At twilight, they had assumed their stations. Spoon and Dirty Sock, she all ashiver, he irritated by a piece of wood shaving that had caught in his threads, perched on the ledge before the grate. Conch Shell and Can o’ Beans were by the door, positioned so that when it swung open, they would be hidden behind it. Painted Stick was at the edge of the pyre itself, balancing upright on his tapered tip.
They waited.
And waited.
And when the angle and composition of the dying light was to his satisfaction, the stick commenced to twirl. For some reason, each of the others, watching him, thought briefly of Turn Around Norman, although Norman obviously was a slow train to Leadville compared to the rapidly spinning stick. Around and around the ancient talisman twirled, twirling in a frenzy, like a blind man’s cane in a whirlpool, like the bit of a diamond cutter’s drill.
They watched.
And watched.
And grew anxious.
But at last a shaving began to smolder. Then another. And another. The first spark popped like a baby’s bloody head emerging from an oxygen womb. Twins. Quintuplets. Then, an entire population flared, and the shadow of the scorched stick was thrown, tall and mysterious, against a fire-lit wall.
By the time that Ellen Cherry Charles—husbandless, loverless, and now fatherless—returned her seat back to an upright position in preparation for landing at La Guardia, an advance wave of firefighters was cautiously opening St. Patrick’s sub-basement door. Precisely at that moment, Spoon, Dirty Sock, and Painted Stick squirmed through the bars and out onto the sidewalk. There they were concealed in a hedgerow of smoke. Policemen already had cordoned off the block. So far, so good.

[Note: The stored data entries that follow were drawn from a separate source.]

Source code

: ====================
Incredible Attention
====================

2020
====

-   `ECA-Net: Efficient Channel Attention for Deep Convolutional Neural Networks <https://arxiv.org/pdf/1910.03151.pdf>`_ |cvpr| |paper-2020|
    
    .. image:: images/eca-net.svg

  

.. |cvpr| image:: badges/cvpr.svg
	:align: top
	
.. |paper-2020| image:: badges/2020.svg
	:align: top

“If only it will go half this smoothly for the others,” said Spoon.
“Yep,” said Dirty Sock. “We got it made compared to them two.”
Hardly had the objects spoken when a man appeared out of the smoke, a tall, gaunt man who, though attired in a fifteen-hundred-dollar suit, managed to look as cheap as chewing gum. A shock of recognition was followed by the greater shock of capture. Before she could say “Mother Mary” or “white chocolate mousse,” Spoon was yanked from the pavement by the man’s right hand. Just as suddenly, his
left hand snatched up Painted Stick. He squatted for a moment to consider Dirty Sock, but drew back with a show of disgust. Leaving the begrimed garment where it lay, he walked away, clutching and studying the utensil and the wand.
Buddy Winkler had lingered near St. Patrick’s that dusk somewhat beyond his usual hour of departure. He had been conversing with a professed supporter, a well-dressed stranger who’d intimated interest in financially supporting any cause that might expedite Armageddon. “Let’s you and me talk us some turkey,” said Buddy, and, indeed, they had been all agobble when they noticed smoke streaming from a grate at the base of the cathedral. The preacher had been rather surprised by the speed and efficiency with which the stranger used a police call box to summon the fire department.
When the first squad car had arrived, its driver had wanted to question Bud about the fire.
“No, no. This is the Reverend Buddy Winkler,” the stranger intervened.
“And who da fuck are you?”
In response, the stranger had removed his wallet and flashed some token of identification that looked suspiciously less like a Visa Gold Card than a badge. The cop nodded and turned his attention to clearing the area. “Reckon I should mosey on out of the way,” said Buddy. “Maybe you and me can chew the fat on some more collected occasion.” He nodded at the smoking cathedral. “Sure hope the cod-chompers don’t lose no prime real estate.”